Data excerpts

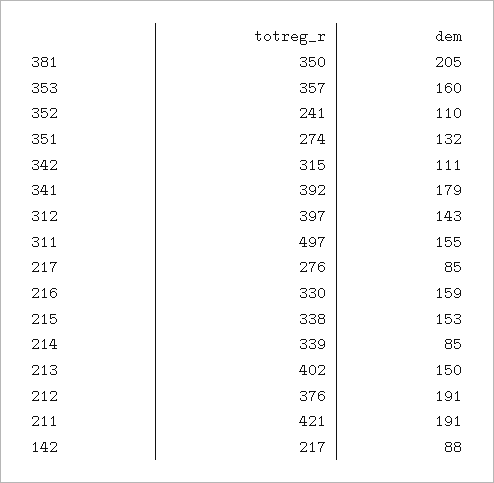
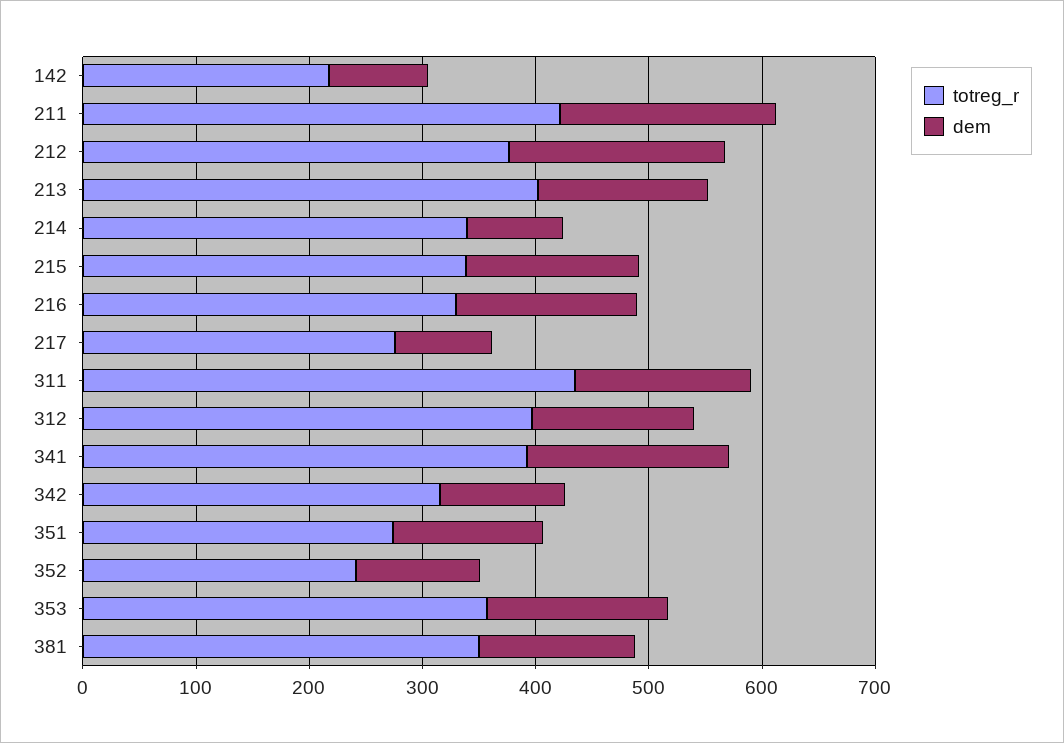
  {
    "totreg_r": {
      "381": 350,
      "353": 357,
      "352": 241,
      "351": 274,
      "342": 315,
      "341": 392,
      "312": 397,
-     "311": 497,
+     "311": 440,
      "217": 276,
      "216": 330,
      "215": 338,
      "214": 339,
      "213": 402,
      "212": 376,
      "211": 421,
      "142": 217
    },
    "dem": {
-     "381": 205,
+     "381": 140,
      "353": 160,
      "352": 110,
      "351": 132,
      "342": 111,
      "341": 179,
      "312": 143,
      "311": 155,
      "217": 85,
      "216": 159,
      "215": 153,
      "214": 85,
      "213": 150,
      "212": 191,
      "211": 191,
      "142": 88
    }
  }

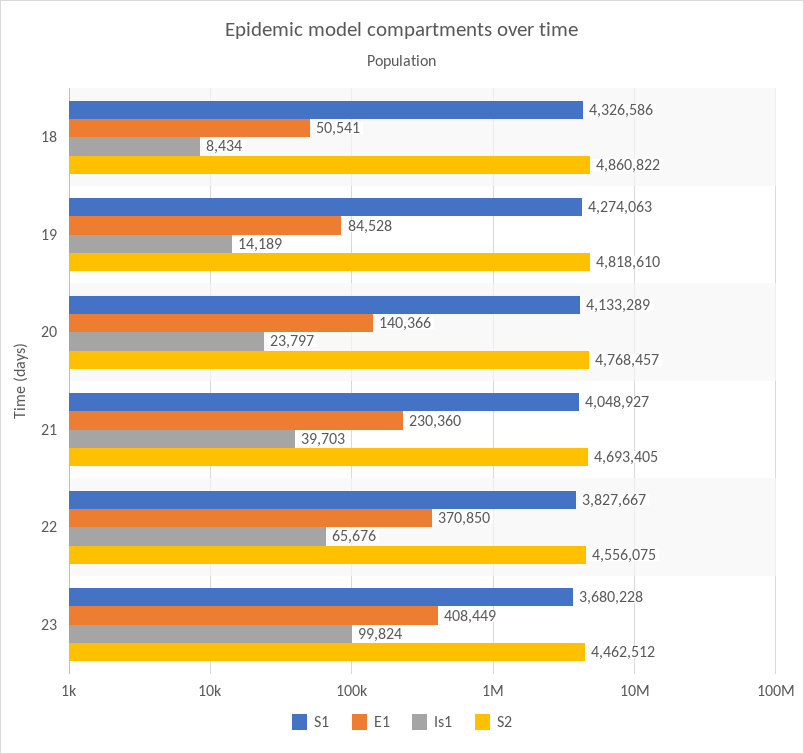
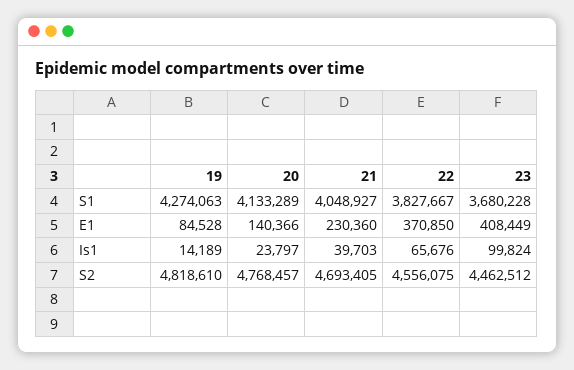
  {
    "S1": {
-     "18": 4326586,
      "19": 4274063,
      "20": 4133289,
      "21": 4048927,
      "22": 3827667,
      "23": 3680228
    },
    "E1": {
-     "18": 50541,
      "19": 84528,
      "20": 140366,
      "21": 230360,
      "22": 370850,
      "23": 408449
    },
    "Is1": {
-     "18": 8434,
      "19": 14189,
      "20": 23797,
      "21": 39703,
      "22": 65676,
      "23": 99824
    },
    "S2": {
-     "18": 4860822,
      "19": 4818610,
      "20": 4768457,
      "21": 4693405,
      "22": 4556075,
      "23": 4462512
    }
  }

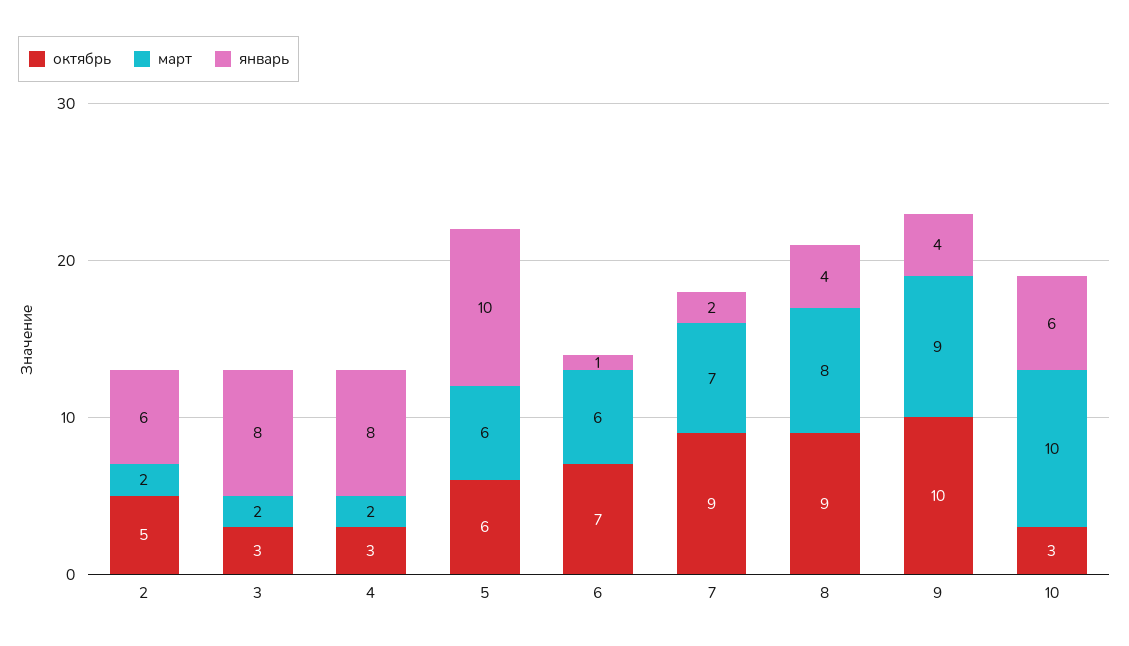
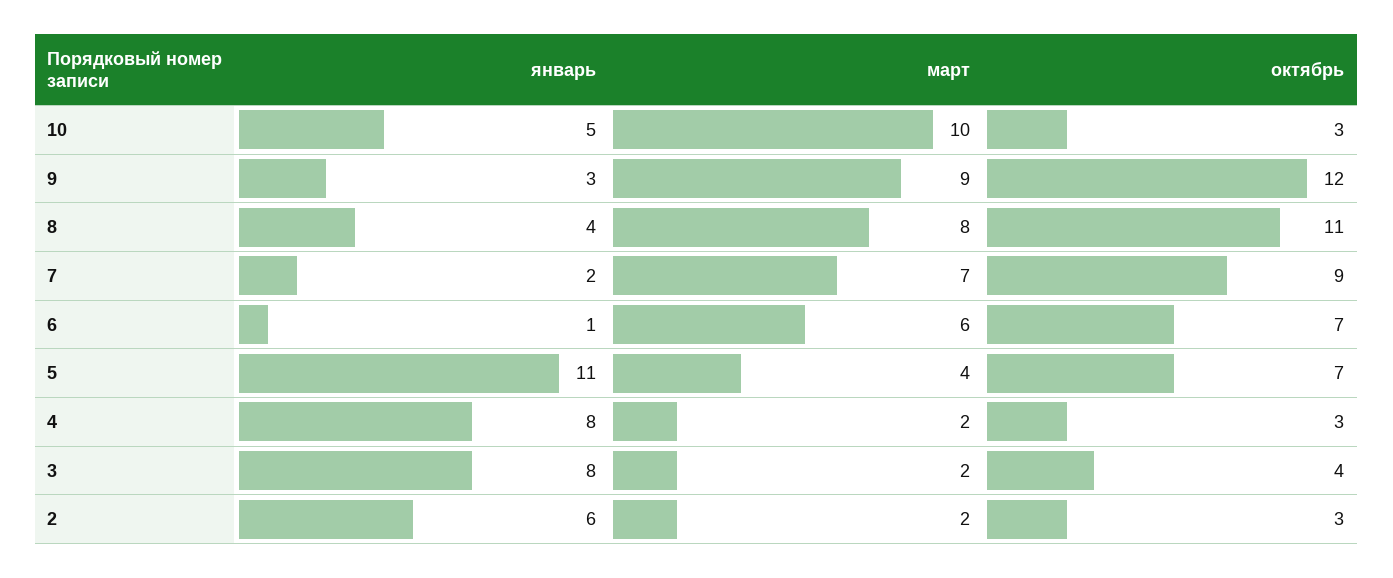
  {
    "октябрь": {
-     "2": 5,
+     "2": 3,
-     "3": 3,
+     "3": 4,
      "4": 3,
-     "5": 6,
+     "5": 7,
      "6": 7,
      "7": 9,
-     "8": 9,
+     "8": 11,
-     "9": 10,
+     "9": 12,
      "10": 3
    },
    "март": {
      "2": 2,
      "3": 2,
      "4": 2,
-     "5": 6,
+     "5": 4,
      "6": 6,
      "7": 7,
      "8": 8,
      "9": 9,
      "10": 10
    },
    "январь": {
      "2": 6,
      "3": 8,
      "4": 8,
-     "5": 10,
+     "5": 11,
      "6": 1,
      "7": 2,
      "8": 4,
-     "9": 4,
+     "9": 3,
-     "10": 6
+     "10": 5
    }
  }

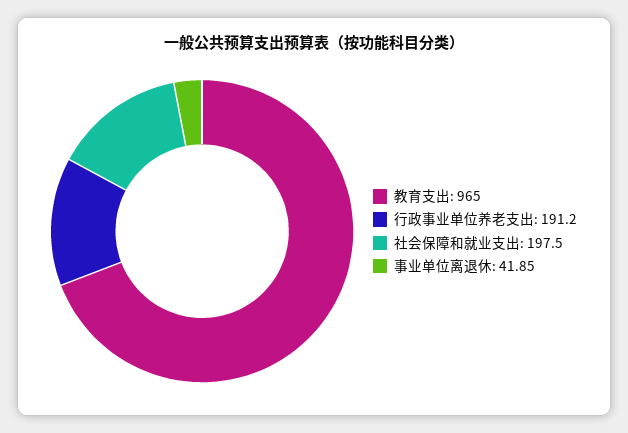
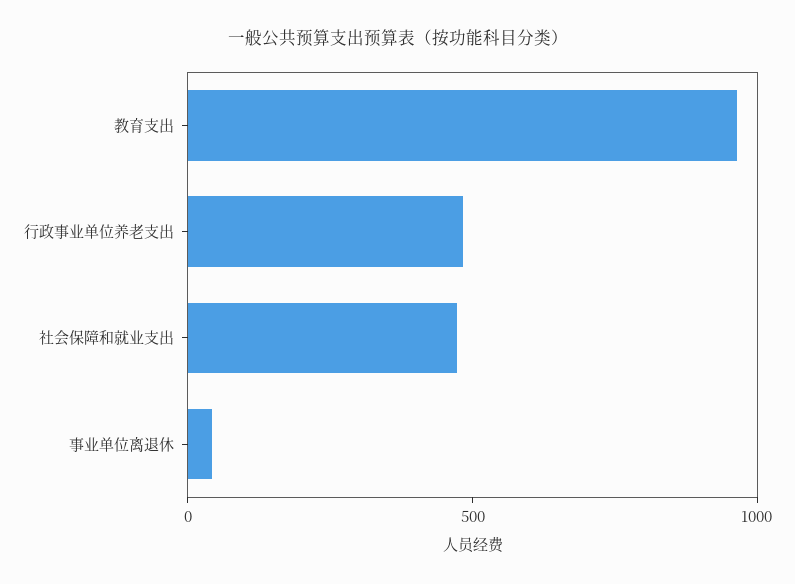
  {
    "教育支出": 965,
-   "行政事业单位养老支出": 191.2,
+   "行政事业单位养老支出": 500,
-   "社会保障和就业支出": 197.5,
+   "社会保障和就业支出": 500,
    "事业单位离退休": 41.85
  }

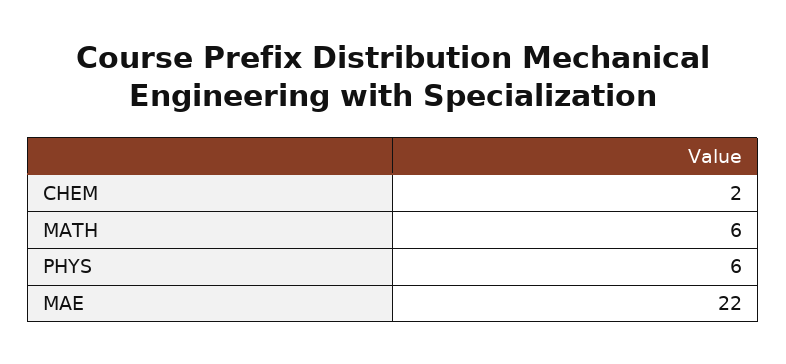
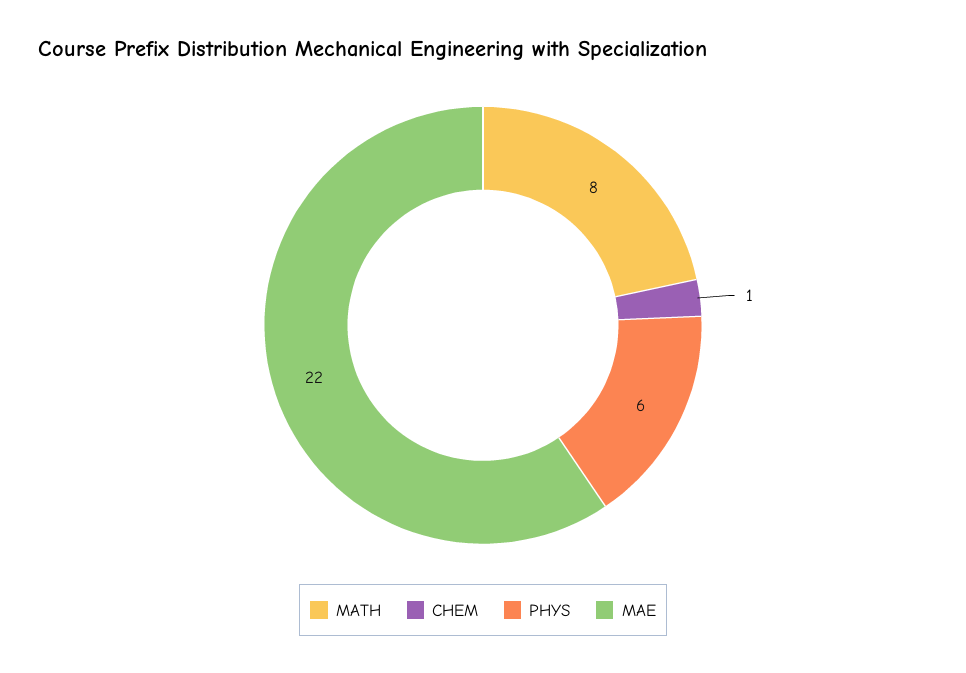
  {
-   "CHEM": 2,
+   "CHEM": 1,
-   "MATH": 6,
+   "MATH": 8,
    "PHYS": 6,
    "MAE": 22
  }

Instructions for the task: Set each line of the records down again exactly as it reads. Omit the pictures.

Response to the exercise:
  {
    "totreg_r": {
      "381": 350,
      "353": 357,
      "352": 241,
      "351": 274,
      "342": 315,
      "341": 392,
      "312": 397,
-     "311": 497,
+     "311": 440,
      "217": 276,
      "216": 330,
      "215": 338,
      "214": 339,
      "213": 402,
      "212": 376,
      "211": 421,
      "142": 217
    },
    "dem": {
-     "381": 205,
+     "381": 140,
      "353": 160,
      "352": 110,
      "351": 132,
      "342": 111,
      "341": 179,
      "312": 143,
      "311": 155,
      "217": 85,
      "216": 159,
      "215": 153,
      "214": 85,
      "213": 150,
      "212": 191,
      "211": 191,
      "142": 88
    }
  }

  {
    "S1": {
-     "18": 4326586,
      "19": 4274063,
      "20": 4133289,
      "21": 4048927,
      "22": 3827667,
      "23": 3680228
    },
    "E1": {
-     "18": 50541,
      "19": 84528,
      "20": 140366,
      "21": 230360,
      "22": 370850,
      "23": 408449
    },
    "Is1": {
-     "18": 8434,
      "19": 14189,
      "20": 23797,
      "21": 39703,
      "22": 65676,
      "23": 99824
    },
    "S2": {
-     "18": 4860822,
      "19": 4818610,
      "20": 4768457,
      "21": 4693405,
      "22": 4556075,
      "23": 4462512
    }
  }

  {
    "октябрь": {
-     "2": 5,
+     "2": 3,
-     "3": 3,
+     "3": 4,
      "4": 3,
-     "5": 6,
+     "5": 7,
      "6": 7,
      "7": 9,
-     "8": 9,
+     "8": 11,
-     "9": 10,
+     "9": 12,
      "10": 3
    },
    "март": {
      "2": 2,
      "3": 2,
      "4": 2,
-     "5": 6,
+     "5": 4,
      "6": 6,
      "7": 7,
      "8": 8,
      "9": 9,
      "10": 10
    },
    "январь": {
      "2": 6,
      "3": 8,
      "4": 8,
-     "5": 10,
+     "5": 11,
      "6": 1,
      "7": 2,
      "8": 4,
-     "9": 4,
+     "9": 3,
-     "10": 6
+     "10": 5
    }
  }

  {
    "教育支出": 965,
-   "行政事业单位养老支出": 191.2,
+   "行政事业单位养老支出": 500,
-   "社会保障和就业支出": 197.5,
+   "社会保障和就业支出": 500,
    "事业单位离退休": 41.85
  }

  {
-   "CHEM": 2,
+   "CHEM": 1,
-   "MATH": 6,
+   "MATH": 8,
    "PHYS": 6,
    "MAE": 22
  }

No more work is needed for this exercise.